**Directions**
Drop the images; return everything else in the listing below exactly.

**Data excerpt**
= = = = = = =

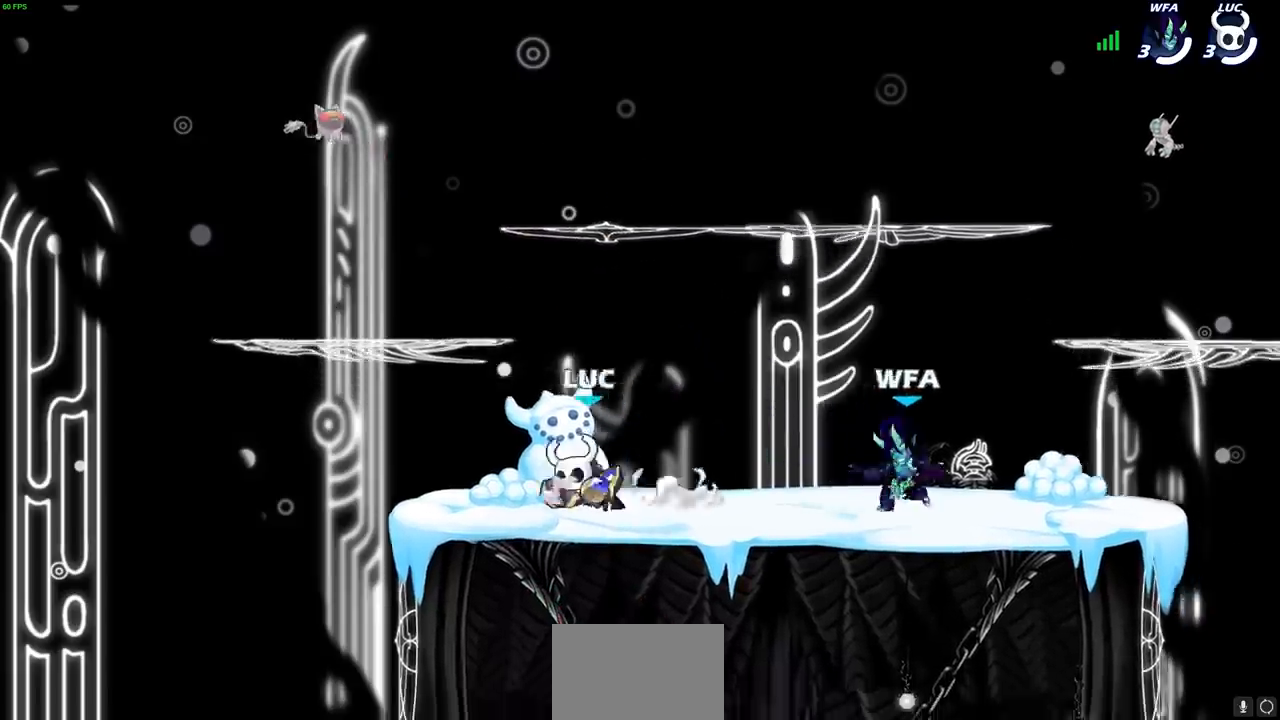
{"buttons": [], "left_stick": "up-left", "right_stick": "center", "events": [[50, "left_stick", "up"], [150, "left_stick", "left"], [267, "left_stick", "up-right"], [333, "left_stick", "up-left"], [433, "left_stick", "right"], [483, "left_stick", "up-left"]]}
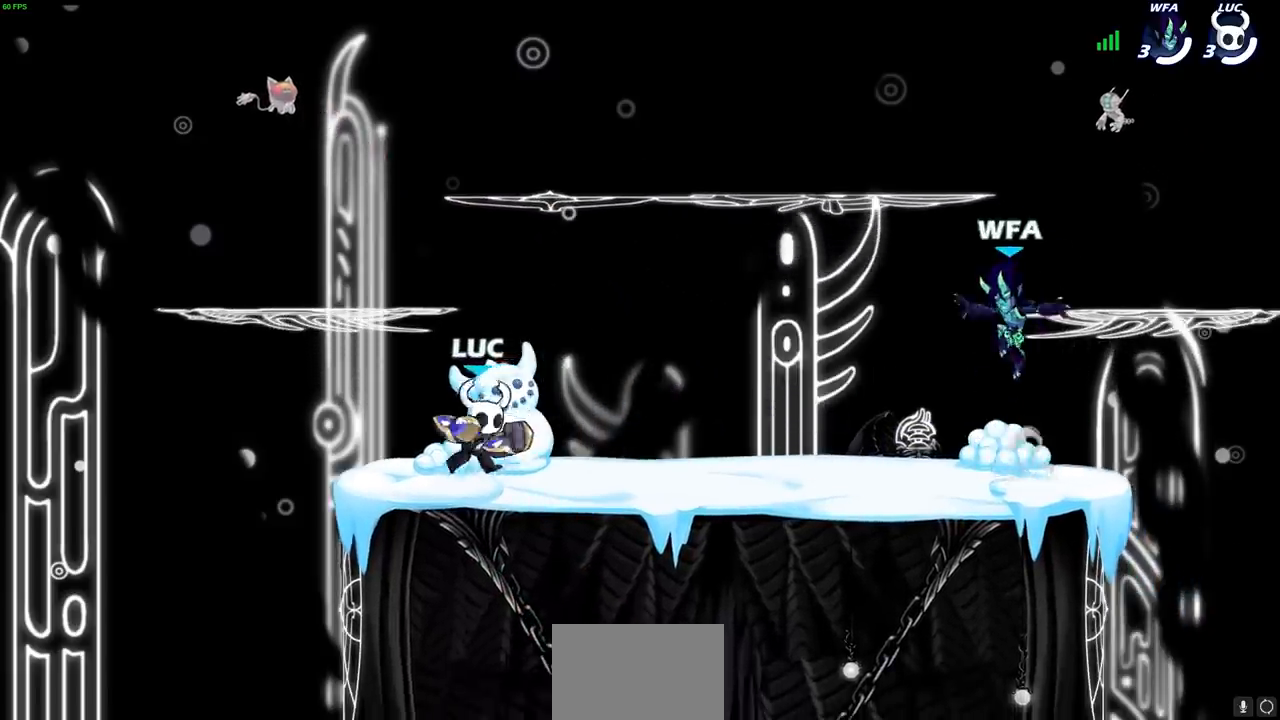
{"buttons": ["CROSS", "R2"], "left_stick": "center", "right_stick": "center", "events": [[67, "left_stick", "right"], [150, "left_stick", "up-left"], [217, "left_stick", "right"], [367, "R2", "down"], [400, "CROSS", "down"], [483, "left_stick", "center"]]}
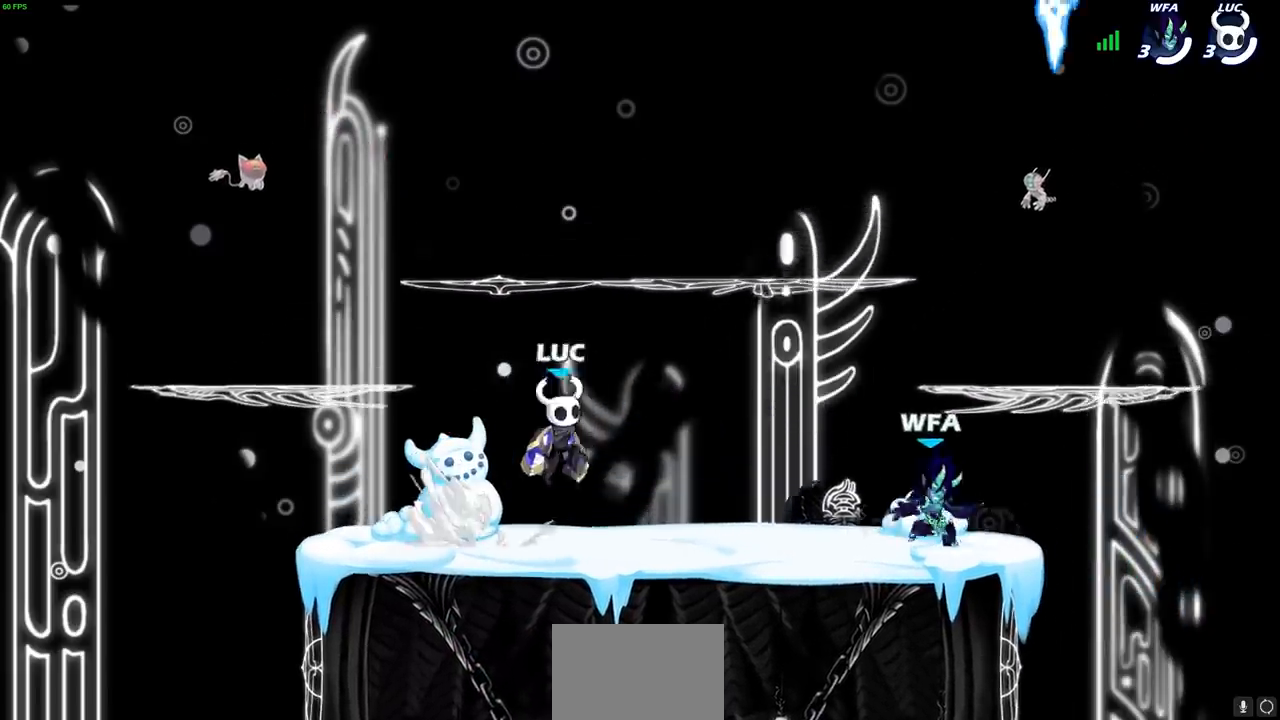
{"buttons": [], "left_stick": "up", "right_stick": "center", "events": [[33, "CROSS", "up"], [50, "R2", "up"], [117, "left_stick", "down-left"], [350, "left_stick", "left"], [500, "left_stick", "up"]]}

= = = = = = =

**Exercise solution**
{"buttons": [], "left_stick": "up-left", "right_stick": "center", "events": [[50, "left_stick", "up"], [150, "left_stick", "left"], [267, "left_stick", "up-right"], [333, "left_stick", "up-left"], [433, "left_stick", "right"], [483, "left_stick", "up-left"]]}
{"buttons": ["CROSS", "R2"], "left_stick": "center", "right_stick": "center", "events": [[67, "left_stick", "right"], [150, "left_stick", "up-left"], [217, "left_stick", "right"], [367, "R2", "down"], [400, "CROSS", "down"], [483, "left_stick", "center"]]}
{"buttons": [], "left_stick": "up", "right_stick": "center", "events": [[33, "CROSS", "up"], [50, "R2", "up"], [117, "left_stick", "down-left"], [350, "left_stick", "left"], [500, "left_stick", "up"]]}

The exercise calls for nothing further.